[Records in a dataset]
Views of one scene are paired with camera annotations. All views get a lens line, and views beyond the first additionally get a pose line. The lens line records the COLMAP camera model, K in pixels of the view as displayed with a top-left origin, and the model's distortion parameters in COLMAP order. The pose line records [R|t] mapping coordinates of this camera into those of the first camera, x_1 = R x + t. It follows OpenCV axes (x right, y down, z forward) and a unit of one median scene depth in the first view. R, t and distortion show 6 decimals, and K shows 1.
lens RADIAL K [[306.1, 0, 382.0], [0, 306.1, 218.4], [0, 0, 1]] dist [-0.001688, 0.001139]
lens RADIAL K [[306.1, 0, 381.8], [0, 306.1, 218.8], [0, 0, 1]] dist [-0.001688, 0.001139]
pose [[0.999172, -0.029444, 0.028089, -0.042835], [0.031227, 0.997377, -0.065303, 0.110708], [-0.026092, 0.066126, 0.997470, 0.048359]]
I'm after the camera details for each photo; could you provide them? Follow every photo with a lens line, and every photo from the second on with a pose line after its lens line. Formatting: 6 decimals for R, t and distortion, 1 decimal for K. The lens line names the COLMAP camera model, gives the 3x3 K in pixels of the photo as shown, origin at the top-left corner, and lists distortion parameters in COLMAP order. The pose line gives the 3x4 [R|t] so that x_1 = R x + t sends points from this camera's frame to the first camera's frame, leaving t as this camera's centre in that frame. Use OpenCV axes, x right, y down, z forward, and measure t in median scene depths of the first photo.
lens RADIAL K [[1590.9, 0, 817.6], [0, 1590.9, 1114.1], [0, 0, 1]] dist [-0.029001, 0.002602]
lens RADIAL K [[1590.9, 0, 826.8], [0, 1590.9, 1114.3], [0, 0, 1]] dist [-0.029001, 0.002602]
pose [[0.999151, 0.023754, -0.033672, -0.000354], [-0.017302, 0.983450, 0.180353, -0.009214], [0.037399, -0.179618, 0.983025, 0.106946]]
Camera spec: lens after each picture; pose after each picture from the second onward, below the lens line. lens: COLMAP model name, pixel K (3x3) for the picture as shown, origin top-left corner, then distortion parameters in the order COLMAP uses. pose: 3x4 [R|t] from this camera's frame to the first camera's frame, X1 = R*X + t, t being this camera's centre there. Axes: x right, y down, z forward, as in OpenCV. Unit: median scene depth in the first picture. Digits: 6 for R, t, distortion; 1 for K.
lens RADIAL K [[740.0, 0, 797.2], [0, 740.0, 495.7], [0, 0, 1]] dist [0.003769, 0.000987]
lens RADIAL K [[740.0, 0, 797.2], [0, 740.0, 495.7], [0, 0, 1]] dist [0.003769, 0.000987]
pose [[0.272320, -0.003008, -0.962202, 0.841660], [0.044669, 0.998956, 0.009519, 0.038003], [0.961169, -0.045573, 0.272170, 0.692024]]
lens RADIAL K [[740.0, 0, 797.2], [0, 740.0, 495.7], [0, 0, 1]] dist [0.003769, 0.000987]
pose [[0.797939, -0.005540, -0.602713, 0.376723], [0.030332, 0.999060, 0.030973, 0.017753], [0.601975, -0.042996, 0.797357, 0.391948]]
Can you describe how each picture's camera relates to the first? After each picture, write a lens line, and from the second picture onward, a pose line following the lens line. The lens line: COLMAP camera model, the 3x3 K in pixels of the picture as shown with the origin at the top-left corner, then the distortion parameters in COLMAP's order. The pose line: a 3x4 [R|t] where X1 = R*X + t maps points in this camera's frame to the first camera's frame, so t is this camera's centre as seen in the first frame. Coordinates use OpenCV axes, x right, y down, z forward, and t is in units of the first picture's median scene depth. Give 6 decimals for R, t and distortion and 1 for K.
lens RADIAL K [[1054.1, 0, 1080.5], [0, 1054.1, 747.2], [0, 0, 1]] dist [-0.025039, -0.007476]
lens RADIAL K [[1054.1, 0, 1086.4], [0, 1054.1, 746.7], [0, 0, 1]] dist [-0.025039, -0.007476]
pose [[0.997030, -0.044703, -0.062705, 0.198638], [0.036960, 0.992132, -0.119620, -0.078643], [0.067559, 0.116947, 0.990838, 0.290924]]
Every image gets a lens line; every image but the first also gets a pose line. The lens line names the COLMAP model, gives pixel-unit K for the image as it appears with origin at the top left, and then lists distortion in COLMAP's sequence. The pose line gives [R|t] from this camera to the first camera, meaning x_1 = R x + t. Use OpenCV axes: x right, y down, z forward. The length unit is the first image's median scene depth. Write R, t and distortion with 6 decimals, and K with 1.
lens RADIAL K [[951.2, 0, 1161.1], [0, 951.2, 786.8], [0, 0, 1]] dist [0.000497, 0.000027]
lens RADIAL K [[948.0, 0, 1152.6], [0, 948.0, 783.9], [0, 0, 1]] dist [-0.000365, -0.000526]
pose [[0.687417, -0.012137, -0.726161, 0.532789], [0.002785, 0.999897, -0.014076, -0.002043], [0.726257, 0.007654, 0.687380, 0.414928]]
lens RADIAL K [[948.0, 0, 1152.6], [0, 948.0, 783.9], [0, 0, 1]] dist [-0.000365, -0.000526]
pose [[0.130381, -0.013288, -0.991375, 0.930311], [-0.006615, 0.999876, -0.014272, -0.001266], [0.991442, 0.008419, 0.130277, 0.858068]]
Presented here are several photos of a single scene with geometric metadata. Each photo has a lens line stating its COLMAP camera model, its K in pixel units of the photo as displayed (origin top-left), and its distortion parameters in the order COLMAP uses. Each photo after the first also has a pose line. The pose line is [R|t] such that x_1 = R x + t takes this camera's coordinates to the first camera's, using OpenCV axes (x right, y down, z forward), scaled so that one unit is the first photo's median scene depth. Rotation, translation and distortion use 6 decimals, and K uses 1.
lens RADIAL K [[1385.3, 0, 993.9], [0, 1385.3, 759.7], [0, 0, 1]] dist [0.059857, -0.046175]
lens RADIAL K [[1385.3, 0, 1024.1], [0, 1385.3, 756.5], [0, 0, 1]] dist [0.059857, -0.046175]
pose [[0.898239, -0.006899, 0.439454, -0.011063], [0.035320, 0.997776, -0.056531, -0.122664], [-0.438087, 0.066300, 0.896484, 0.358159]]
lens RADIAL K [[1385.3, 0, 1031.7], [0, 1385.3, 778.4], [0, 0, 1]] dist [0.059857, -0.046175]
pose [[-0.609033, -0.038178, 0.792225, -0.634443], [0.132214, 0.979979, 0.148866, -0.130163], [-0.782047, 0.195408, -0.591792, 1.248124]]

# [What to do]
Swap "decimals" for "decimal places" in the data, starting with the line that contains "Can you describe" and going on through the line that contains "0.116947, 0.990838, 0.290924]]". Give back only those lines, with everything else unchanged.

# [Answer to this task]
Can you describe how each picture's camera relates to the first? After each picture, write a lens line, and from the second picture onward, a pose line following the lens line. The lens line: COLMAP camera model, the 3x3 K in pixels of the picture as shown with the origin at the top-left corner, then the distortion parameters in COLMAP's order. The pose line: a 3x4 [R|t] where X1 = R*X + t maps points in this camera's frame to the first camera's frame, so t is this camera's centre as seen in the first frame. Coordinates use OpenCV axes, x right, y down, z forward, and t is in units of the first picture's median scene depth. Give 6 decimal places for R, t and distortion and 1 for K.
lens RADIAL K [[1054.1, 0, 1080.5], [0, 1054.1, 747.2], [0, 0, 1]] dist [-0.025039, -0.007476]
lens RADIAL K [[1054.1, 0, 1086.4], [0, 1054.1, 746.7], [0, 0, 1]] dist [-0.025039, -0.007476]
pose [[0.997030, -0.044703, -0.062705, 0.198638], [0.036960, 0.992132, -0.119620, -0.078643], [0.067559, 0.116947, 0.990838, 0.290924]]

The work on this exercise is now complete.